Directions:
1. In the guide to selecting a unit trust, what does a balanced fund typically consist of?
2. Reproduce the passage of the unit trust guide from "However, investors today" up to and including "and fixed-income instruments.", word for word.
3. Proceed with the guide to selecting a unit trust, picking up after its final sentence.

Picking a Unit Trust that Suits your Portfolio

How should investors go about when selecting a unit trust for their investment needs? By following these few simple steps the selection process may be a lot simpler than you think.
Step 1:

Investment Goals & Risk Tolerance

Before you make any decision to invest, be it in unit trusts, stocks, bonds or other money market instruments – an investor needs to fully flesh out his investment goals and determine why you’ve decided to invest in the first place.

This is then closely correlated to your risk tolerance, which is the level of risk that you are willing to accept for your investments. Can you stomach large substantial swings in your portfolio? Or do you prefer to play it safe and employ a more conservative approach? 

Mapping out your investment goals and risk-level, will then help towards determining which fund suits your needs best.
Step 2:

Income, Growth, or Balanced?

An investor with a higher appetite for risk will pick more aggressive growth funds which aims to generate long-term capital appreciation through a diversified portfolio. It typically consists of fast-growing stocks that are expanding quickly, and has the potential to deliver above-average returns.

Alternatively, income funds are focused on providing regular income streams through investments primarily in high-interest bonds or other fixed-income securities.

However, investors today don’t have to settle for either just growth or income. They can also choose both by investing in a balanced fund, which typically consists of a mixture of both equities and fixed-income instruments.

Source excerpt:
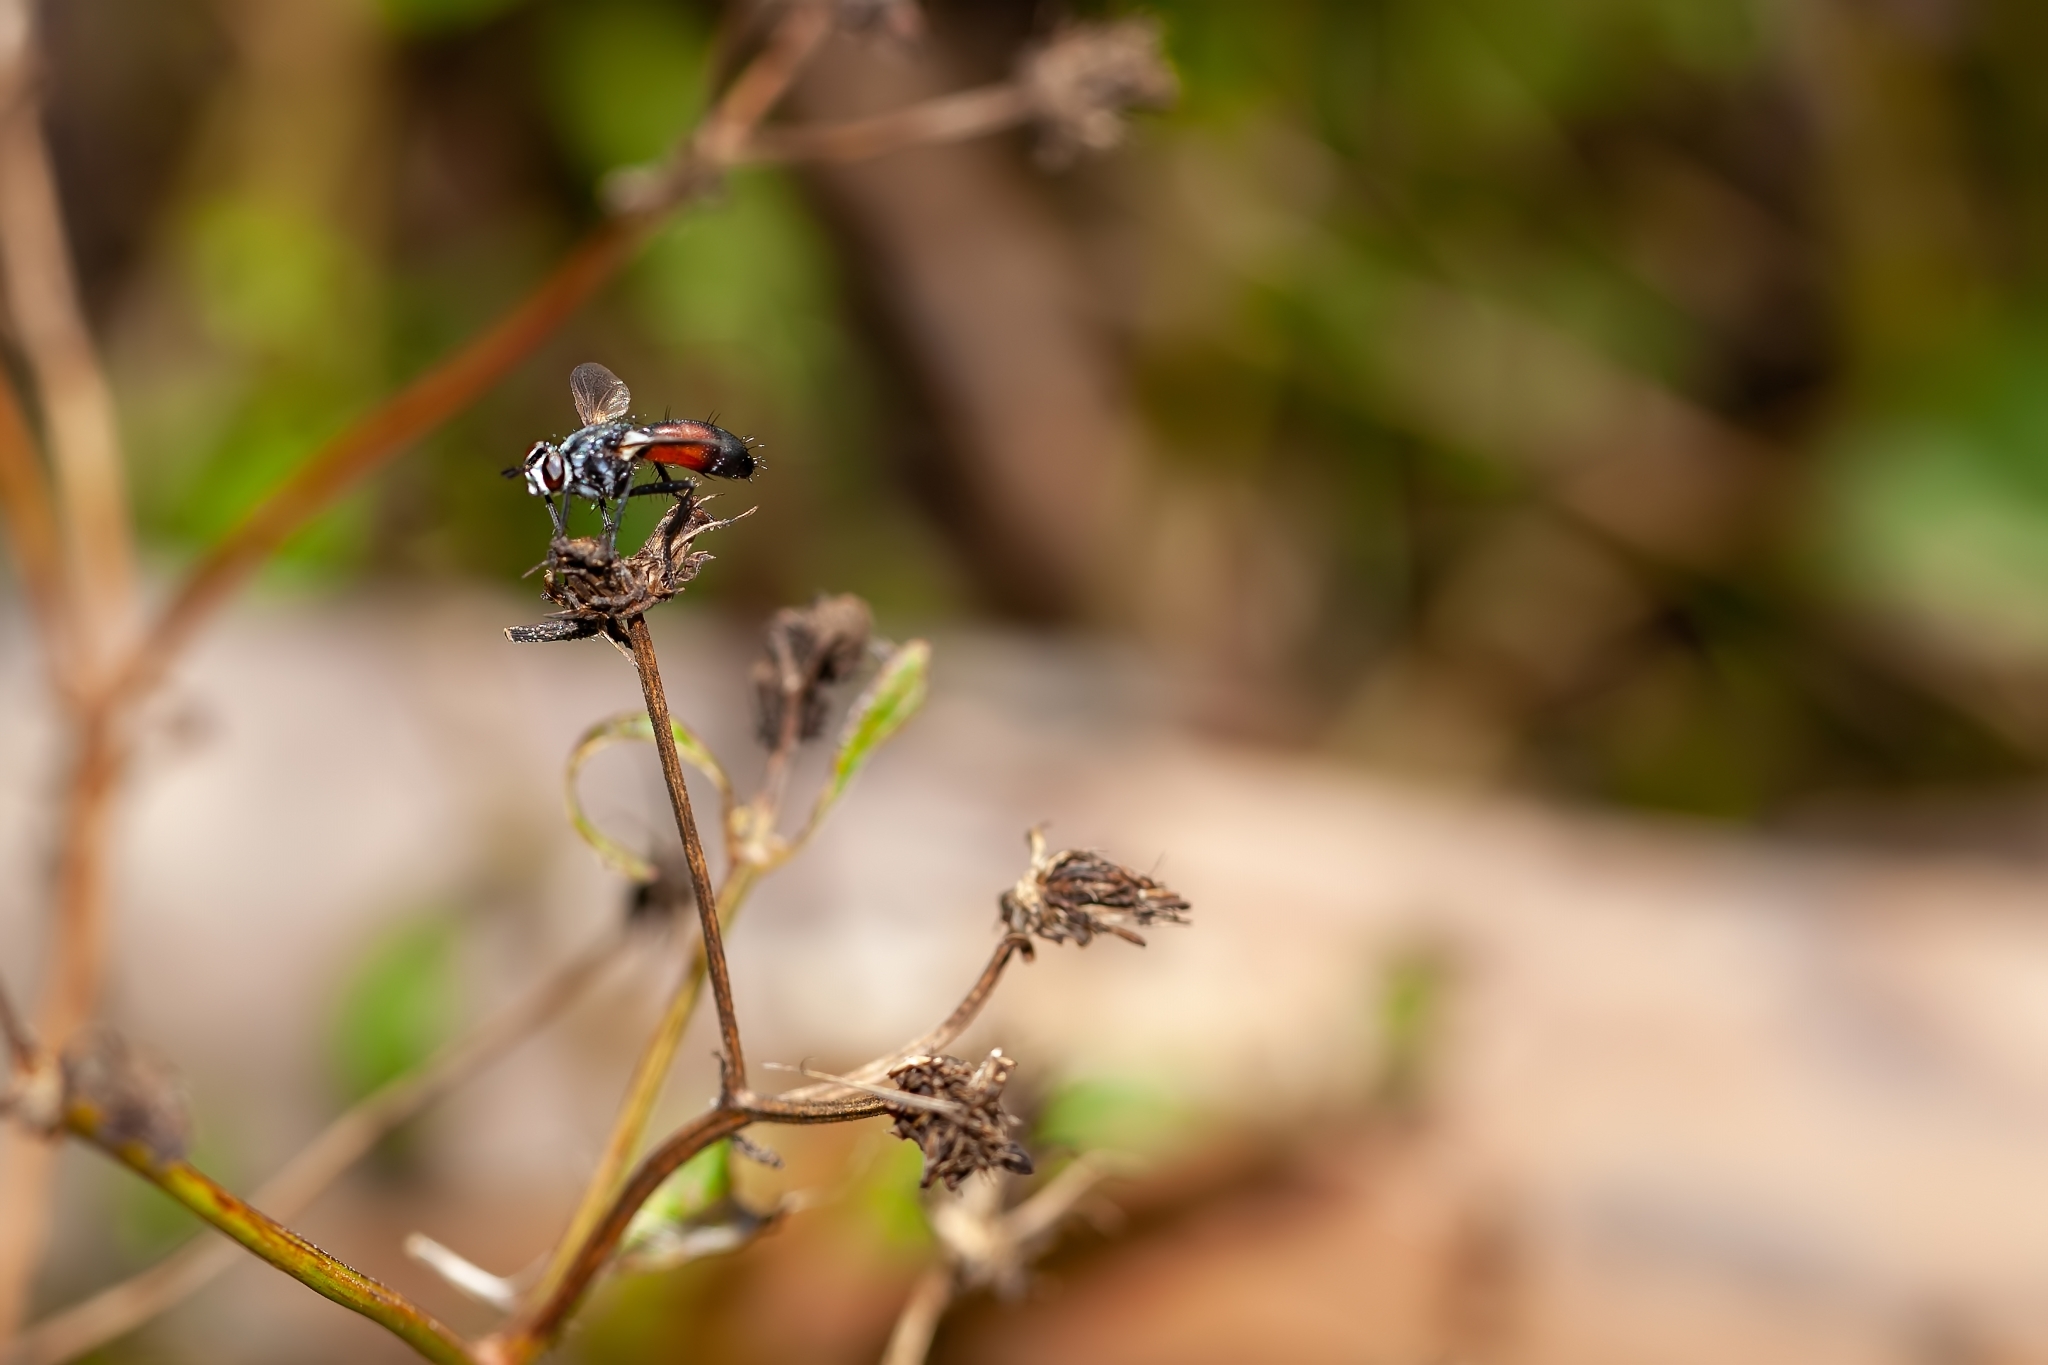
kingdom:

Responses by task:
1. A mixture of both equities and fixed-income instruments.

2.
However, investors today don’t have to settle for either just growth or income. They can also choose both by investing in a balanced fund, which typically consists of a mixture of both equities and fixed-income instruments.

3.
Step 3:

Evaluating a Fund’s Performance

An investor would then have to review the fund’s past results and how well it has performed under varying market cycles. Did the fund consistently outperform the stated benchmark?

With that in mind, past performance is still no guarantee of future results. Thus, investors should also read up carefully on the fund’s prospectus to better understand its strategy, as well as its sector allocation and fund holdings.

Most importantly, the fund must demonstrate a sound investment process which can be defined and easily understood.
Step 4:

Charges and Fees

Investors should also pay attention to the different types of fees that may be charged for various transactions. Common fees typically incurred include:-
Initial sales charge/front-end load
Covers the cost of marketing, distributing, and monitoring of unit trust funds by the unit trust consultant for the duration the unit trusts is held
Exit Fees
Incurred when disposing or exiting a unit trust fund
Switching Fees
Incurred when an investor switches unit trust from one category to another
Management Fees
Covers fees for portfolio management, trustee & custody expenditures, audit and administrative fees
Step 5:

Measuring Volatility

Whilst, it is important to assess a fund’s relative or absolute performance – the selection of funds should also consider the volatility of those returns.

In the Malaysian-context, financial analytics firm Lipper provides both the fund’s volatility factor (FVF) and Fund Volatility Classification (FVC) to guide investors in their selection process.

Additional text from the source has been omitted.